Bioinformatics Internship Presentation

Junyuan Zheng (Mentor: Dr. Nathan Edwards, Department of Biochemistry and Molecular & Cellular Biology, Gerogetown University)

August 26th, 2:20pm-2:40pm Room 1300, Harris Building.

Protein glycosylation is a common post-translational modification that plays important role in many biological processes and diseases. This study focuses on N-glycosylation, in which glycans attach to Asn at the NXS/T motifs. In previous studies, a computational strategy to identify glycopeptides from tandem mass spectra (MS/MS) was developed, and the notion of spectra similarity for glycopeptide spectrum was explored. In this project, we focus on similar glycopeptide spectra whose precursors differ by a single monosaccharide mass in order to propagate glycopeptide identifications.
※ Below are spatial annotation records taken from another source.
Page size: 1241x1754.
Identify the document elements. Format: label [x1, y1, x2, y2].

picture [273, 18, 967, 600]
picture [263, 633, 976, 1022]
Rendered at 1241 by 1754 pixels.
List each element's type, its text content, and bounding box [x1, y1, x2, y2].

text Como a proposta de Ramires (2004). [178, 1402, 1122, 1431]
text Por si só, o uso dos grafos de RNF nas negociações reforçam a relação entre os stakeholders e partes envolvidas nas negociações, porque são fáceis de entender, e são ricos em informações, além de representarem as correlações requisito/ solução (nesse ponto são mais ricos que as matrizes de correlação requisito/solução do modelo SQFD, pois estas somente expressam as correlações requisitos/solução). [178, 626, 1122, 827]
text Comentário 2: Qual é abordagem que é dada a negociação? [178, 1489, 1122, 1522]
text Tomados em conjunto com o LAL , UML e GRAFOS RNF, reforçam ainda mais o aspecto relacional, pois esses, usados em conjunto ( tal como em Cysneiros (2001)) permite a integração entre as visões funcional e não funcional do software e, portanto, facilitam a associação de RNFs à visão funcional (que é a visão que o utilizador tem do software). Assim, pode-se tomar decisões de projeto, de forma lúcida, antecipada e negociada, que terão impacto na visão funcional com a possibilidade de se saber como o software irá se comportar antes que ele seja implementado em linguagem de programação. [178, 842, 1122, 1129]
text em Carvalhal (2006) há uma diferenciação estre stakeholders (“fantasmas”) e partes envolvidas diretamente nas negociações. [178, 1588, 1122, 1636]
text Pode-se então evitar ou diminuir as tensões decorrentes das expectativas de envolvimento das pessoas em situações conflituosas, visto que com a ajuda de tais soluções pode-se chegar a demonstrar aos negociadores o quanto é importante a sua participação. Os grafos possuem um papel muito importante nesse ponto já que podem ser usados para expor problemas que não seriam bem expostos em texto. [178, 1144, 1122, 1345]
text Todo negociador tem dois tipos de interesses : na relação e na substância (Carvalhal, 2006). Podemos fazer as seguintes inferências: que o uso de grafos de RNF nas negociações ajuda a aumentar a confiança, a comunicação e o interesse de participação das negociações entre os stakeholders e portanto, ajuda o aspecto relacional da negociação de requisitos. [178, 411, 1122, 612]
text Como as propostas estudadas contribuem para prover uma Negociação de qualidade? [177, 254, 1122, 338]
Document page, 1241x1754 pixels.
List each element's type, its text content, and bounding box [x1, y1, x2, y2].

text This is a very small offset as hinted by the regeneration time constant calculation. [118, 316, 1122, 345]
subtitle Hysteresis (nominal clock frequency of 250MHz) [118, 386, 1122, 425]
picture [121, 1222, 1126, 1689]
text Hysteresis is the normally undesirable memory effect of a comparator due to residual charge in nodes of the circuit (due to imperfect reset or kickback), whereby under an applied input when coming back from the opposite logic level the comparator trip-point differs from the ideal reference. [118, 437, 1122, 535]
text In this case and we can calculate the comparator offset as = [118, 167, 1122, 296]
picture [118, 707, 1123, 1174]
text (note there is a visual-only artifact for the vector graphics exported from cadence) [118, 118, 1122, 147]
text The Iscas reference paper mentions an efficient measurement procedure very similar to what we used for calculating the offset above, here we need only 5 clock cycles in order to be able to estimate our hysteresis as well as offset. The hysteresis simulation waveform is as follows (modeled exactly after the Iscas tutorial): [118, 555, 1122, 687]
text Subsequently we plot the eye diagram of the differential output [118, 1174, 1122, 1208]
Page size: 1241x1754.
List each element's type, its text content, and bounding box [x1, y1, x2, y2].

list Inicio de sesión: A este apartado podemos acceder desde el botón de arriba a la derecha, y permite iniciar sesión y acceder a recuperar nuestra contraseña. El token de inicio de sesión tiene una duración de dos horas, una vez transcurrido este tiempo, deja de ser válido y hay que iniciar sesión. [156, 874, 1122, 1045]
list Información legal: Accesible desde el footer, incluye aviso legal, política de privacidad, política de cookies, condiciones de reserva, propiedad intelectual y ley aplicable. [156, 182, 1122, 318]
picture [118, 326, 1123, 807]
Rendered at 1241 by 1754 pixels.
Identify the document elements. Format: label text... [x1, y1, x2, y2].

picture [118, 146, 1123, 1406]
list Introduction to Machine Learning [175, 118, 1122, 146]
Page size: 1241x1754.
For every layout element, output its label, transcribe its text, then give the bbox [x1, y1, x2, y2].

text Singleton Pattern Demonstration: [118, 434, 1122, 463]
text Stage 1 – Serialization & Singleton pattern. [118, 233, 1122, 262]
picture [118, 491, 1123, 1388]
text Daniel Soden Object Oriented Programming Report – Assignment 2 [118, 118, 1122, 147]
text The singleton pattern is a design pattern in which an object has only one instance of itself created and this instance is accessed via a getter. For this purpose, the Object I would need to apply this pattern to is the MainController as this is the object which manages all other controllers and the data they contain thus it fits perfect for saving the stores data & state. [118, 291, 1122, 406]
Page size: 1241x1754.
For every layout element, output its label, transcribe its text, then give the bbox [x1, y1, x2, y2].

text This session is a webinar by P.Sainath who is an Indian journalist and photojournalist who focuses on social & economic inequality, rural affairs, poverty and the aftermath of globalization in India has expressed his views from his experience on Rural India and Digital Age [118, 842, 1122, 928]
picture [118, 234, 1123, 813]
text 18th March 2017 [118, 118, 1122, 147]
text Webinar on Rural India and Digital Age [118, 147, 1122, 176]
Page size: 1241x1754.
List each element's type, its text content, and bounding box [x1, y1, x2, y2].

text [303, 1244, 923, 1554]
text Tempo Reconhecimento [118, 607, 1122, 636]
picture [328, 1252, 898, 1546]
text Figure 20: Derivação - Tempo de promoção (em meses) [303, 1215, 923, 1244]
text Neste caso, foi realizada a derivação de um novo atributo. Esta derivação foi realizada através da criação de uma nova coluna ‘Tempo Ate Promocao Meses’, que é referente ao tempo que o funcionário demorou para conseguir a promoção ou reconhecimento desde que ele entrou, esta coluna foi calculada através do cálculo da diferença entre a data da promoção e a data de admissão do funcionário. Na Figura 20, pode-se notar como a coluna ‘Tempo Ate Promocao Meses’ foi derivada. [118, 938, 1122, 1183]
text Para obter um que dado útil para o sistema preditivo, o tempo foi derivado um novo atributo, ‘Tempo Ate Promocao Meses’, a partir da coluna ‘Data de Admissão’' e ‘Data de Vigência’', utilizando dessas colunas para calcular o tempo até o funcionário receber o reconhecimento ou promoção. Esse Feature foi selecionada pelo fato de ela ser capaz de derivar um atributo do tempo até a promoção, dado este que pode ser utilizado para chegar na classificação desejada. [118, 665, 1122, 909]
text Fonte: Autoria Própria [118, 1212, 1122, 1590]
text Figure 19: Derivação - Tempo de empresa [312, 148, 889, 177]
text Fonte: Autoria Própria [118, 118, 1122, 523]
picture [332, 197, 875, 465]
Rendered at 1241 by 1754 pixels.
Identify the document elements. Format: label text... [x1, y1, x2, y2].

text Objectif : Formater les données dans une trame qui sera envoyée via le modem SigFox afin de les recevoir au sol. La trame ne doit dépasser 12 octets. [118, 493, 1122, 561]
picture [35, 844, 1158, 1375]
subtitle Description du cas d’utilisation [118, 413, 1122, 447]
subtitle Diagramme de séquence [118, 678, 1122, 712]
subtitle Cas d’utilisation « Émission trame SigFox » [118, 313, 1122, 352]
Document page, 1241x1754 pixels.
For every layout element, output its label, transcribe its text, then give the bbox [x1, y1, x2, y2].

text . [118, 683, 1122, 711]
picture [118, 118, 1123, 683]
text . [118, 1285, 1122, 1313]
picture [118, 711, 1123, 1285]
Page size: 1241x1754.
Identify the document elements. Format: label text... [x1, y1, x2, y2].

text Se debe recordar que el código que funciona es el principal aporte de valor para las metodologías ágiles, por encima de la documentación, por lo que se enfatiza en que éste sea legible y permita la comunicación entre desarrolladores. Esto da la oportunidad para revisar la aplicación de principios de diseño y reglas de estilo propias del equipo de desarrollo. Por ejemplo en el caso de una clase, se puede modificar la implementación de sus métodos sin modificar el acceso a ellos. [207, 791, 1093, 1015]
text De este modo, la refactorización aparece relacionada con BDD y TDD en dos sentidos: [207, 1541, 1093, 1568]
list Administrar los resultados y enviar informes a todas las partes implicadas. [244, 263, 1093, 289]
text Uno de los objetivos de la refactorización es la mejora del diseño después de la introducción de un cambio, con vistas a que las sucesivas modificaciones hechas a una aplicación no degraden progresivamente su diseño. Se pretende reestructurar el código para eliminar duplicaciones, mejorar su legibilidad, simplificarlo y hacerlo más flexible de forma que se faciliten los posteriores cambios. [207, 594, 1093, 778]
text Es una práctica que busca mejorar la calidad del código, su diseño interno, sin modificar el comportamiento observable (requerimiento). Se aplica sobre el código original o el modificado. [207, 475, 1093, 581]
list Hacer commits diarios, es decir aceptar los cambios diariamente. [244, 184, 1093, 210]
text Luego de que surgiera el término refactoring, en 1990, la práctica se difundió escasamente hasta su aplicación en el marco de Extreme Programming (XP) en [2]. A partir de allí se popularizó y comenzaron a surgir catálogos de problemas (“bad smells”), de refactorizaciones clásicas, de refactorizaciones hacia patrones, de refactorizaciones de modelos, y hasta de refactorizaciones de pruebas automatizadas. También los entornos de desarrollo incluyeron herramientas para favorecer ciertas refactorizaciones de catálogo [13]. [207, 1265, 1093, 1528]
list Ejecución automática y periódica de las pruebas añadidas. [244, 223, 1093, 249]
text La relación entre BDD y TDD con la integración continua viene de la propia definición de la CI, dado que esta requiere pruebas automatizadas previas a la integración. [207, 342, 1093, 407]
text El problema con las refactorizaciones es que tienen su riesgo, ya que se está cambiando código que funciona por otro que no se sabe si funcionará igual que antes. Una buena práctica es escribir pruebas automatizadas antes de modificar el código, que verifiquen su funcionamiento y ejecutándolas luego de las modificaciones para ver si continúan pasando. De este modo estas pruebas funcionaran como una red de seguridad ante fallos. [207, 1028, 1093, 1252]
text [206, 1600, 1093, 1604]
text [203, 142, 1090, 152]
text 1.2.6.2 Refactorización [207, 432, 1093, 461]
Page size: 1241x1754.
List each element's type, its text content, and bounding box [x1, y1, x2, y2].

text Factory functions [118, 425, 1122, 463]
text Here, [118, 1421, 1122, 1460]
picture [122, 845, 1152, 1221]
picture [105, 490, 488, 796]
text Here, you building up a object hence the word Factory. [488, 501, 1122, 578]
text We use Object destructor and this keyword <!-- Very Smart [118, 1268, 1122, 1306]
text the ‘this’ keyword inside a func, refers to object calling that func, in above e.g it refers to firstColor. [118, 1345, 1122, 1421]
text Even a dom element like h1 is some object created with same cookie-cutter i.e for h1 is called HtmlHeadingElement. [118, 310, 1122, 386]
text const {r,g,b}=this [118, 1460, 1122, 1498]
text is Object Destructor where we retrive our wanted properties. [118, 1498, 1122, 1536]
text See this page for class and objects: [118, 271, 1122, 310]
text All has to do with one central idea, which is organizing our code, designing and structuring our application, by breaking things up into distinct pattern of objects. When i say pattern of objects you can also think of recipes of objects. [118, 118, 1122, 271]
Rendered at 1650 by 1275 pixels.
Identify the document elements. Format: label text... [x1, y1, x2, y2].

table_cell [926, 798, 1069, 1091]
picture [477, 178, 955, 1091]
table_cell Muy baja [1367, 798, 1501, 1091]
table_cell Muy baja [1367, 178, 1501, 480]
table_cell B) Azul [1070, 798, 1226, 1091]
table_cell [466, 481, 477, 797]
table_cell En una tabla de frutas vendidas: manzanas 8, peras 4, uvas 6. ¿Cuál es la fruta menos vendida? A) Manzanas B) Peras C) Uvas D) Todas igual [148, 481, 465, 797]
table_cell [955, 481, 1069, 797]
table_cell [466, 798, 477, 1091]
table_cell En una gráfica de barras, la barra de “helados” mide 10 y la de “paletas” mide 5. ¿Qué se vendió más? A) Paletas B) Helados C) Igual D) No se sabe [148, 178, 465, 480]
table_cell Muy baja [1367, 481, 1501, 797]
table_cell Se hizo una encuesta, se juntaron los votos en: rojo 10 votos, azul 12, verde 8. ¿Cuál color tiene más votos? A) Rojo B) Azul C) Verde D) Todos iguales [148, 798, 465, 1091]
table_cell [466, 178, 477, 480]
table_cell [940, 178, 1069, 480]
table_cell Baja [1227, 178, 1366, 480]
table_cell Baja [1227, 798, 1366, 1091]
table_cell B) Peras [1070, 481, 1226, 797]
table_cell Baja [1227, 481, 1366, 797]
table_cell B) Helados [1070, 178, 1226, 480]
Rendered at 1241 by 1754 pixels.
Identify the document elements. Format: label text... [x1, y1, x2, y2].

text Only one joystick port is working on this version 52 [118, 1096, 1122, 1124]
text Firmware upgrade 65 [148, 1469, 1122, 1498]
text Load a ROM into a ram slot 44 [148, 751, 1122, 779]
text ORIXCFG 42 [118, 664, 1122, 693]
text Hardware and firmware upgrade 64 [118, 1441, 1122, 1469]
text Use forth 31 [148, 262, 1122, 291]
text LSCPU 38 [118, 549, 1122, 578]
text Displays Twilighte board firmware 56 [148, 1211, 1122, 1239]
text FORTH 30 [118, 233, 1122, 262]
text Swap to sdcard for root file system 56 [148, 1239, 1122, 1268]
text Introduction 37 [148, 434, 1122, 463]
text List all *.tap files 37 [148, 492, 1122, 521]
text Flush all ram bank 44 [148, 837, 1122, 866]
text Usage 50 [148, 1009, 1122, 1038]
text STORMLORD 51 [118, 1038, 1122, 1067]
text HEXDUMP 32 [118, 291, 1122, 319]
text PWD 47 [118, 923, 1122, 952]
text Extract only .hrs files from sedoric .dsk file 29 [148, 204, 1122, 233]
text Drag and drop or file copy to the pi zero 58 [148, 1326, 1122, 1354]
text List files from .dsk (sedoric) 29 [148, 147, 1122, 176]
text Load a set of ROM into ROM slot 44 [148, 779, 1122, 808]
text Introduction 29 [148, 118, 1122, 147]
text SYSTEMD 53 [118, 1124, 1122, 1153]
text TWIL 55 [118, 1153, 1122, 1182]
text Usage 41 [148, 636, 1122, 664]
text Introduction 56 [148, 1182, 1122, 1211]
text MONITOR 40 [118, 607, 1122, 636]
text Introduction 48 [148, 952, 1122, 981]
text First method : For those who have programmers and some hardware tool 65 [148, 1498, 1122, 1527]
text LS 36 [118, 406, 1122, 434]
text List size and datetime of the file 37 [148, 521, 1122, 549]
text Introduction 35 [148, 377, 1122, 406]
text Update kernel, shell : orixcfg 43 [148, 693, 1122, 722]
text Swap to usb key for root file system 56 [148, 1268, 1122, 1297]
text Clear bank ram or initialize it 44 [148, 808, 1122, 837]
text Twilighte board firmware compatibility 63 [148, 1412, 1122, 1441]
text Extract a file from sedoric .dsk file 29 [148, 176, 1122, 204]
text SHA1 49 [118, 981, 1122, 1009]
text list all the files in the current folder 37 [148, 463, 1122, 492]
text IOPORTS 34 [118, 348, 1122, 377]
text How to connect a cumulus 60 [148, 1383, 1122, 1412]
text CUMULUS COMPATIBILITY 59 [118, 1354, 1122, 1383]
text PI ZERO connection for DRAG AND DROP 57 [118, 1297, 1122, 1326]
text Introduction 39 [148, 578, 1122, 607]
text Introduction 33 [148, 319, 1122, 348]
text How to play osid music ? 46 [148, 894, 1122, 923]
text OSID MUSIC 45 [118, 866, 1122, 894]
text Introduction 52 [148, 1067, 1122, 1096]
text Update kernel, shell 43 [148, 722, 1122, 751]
We developed a Python-based program that reads in spectral similarity relationships and initial glycopeptide labels for the spectra; executes a glycopeptide identification propaga tion algorithm; and outputs a modified network with new glycopeptide labels for visualization using Cytoscape. We apply a voting strategy in which a spectrum’s neighbors vote on its glycopeptide label. We use the notion of quorum in the voting algorithm and explore a variety of heuristics for label propagation. The first phase of the algorithm, “cleanup”, requires labeled spectra to be consistent with their network neighborhood, while the second phase, “propagation”, iteratively labels unlabeled spectra by neighbor voting until no more spectra can be labeled.

We apply the glycopeptide identification propagation program to 3288 MS/MS spectra from the tryptic digest of human haptoglobin, with an initial set of 496 glycopeptide identifications. The Spectral similarity network joined 2202 spectra with 74731 edges. We use the number of spectra with glycopeptide labels and the estimated false discovery rate (FDR) to measure the effectiveness of our algorithm. In the first phase, “cleanup” was able to reduce the FDR from 22.3% to 2.9%, significantly reducing the number of false positive labels. The second phase, “propagation”, then increased the number of labeled spectra from 162 to 557, while holding the FDR to 6.9%. The software takes less than a minute to run. The program substantially increases the number of identified glycopeptide spectra while significantly reducing the false discovery rate.